The data:
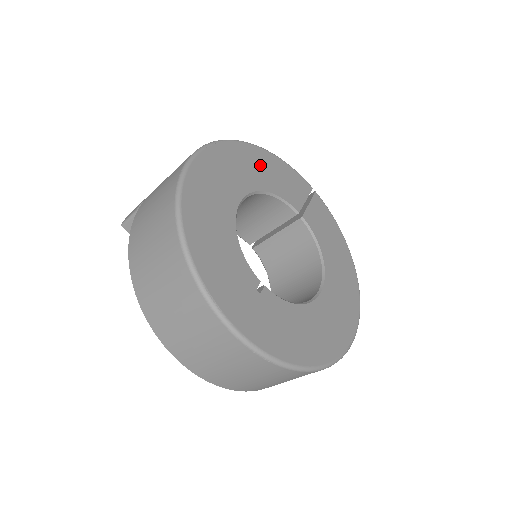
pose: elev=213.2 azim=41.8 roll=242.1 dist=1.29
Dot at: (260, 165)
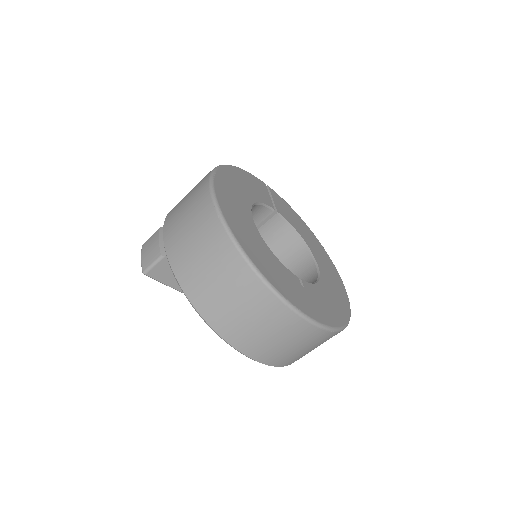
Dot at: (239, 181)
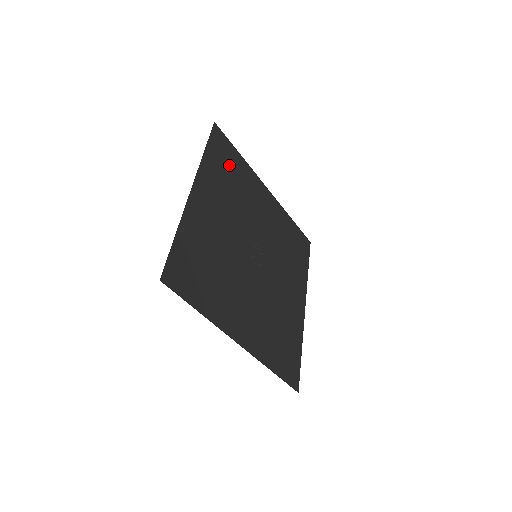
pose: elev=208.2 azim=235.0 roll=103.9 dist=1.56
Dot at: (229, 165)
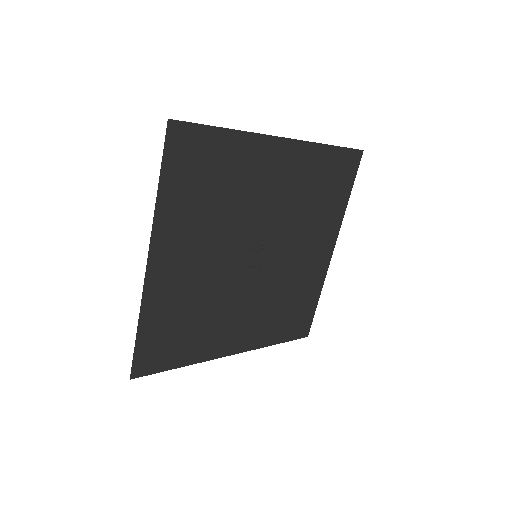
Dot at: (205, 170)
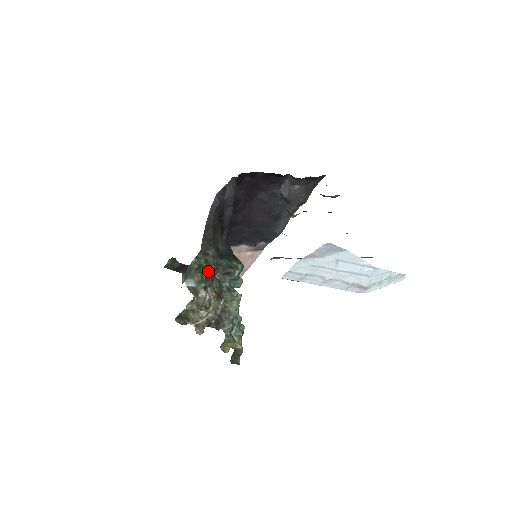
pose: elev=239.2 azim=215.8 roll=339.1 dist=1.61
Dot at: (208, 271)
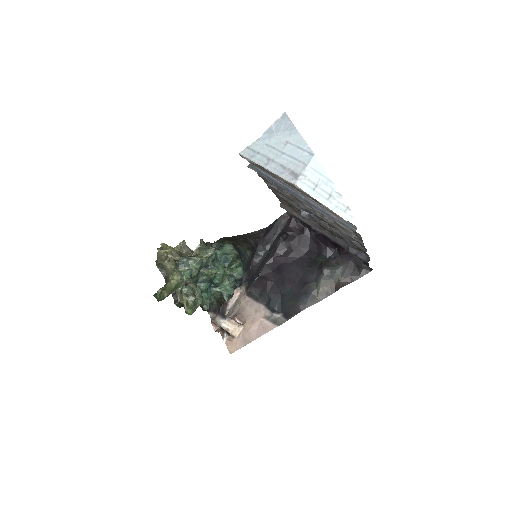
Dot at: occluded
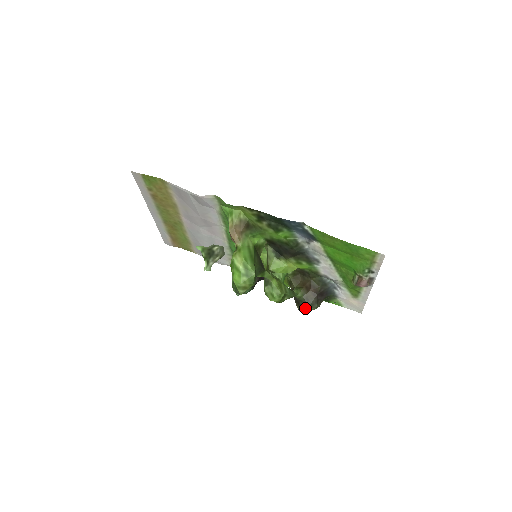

What is asked:
Reproduce every text line of the entries above word for word, in order, omitting the pictures.

Written answer:
pose: elev=213.2 azim=41.8 roll=242.1 dist=1.29
Dot at: (260, 165)
Dot at: (239, 181)
pose: elev=208.2 azim=235.0 roll=103.9 dist=1.56
Dot at: (229, 165)
Dot at: (205, 170)
pose: elev=239.2 azim=215.8 roll=339.1 dist=1.61
Dot at: (208, 271)
Dot at: occluded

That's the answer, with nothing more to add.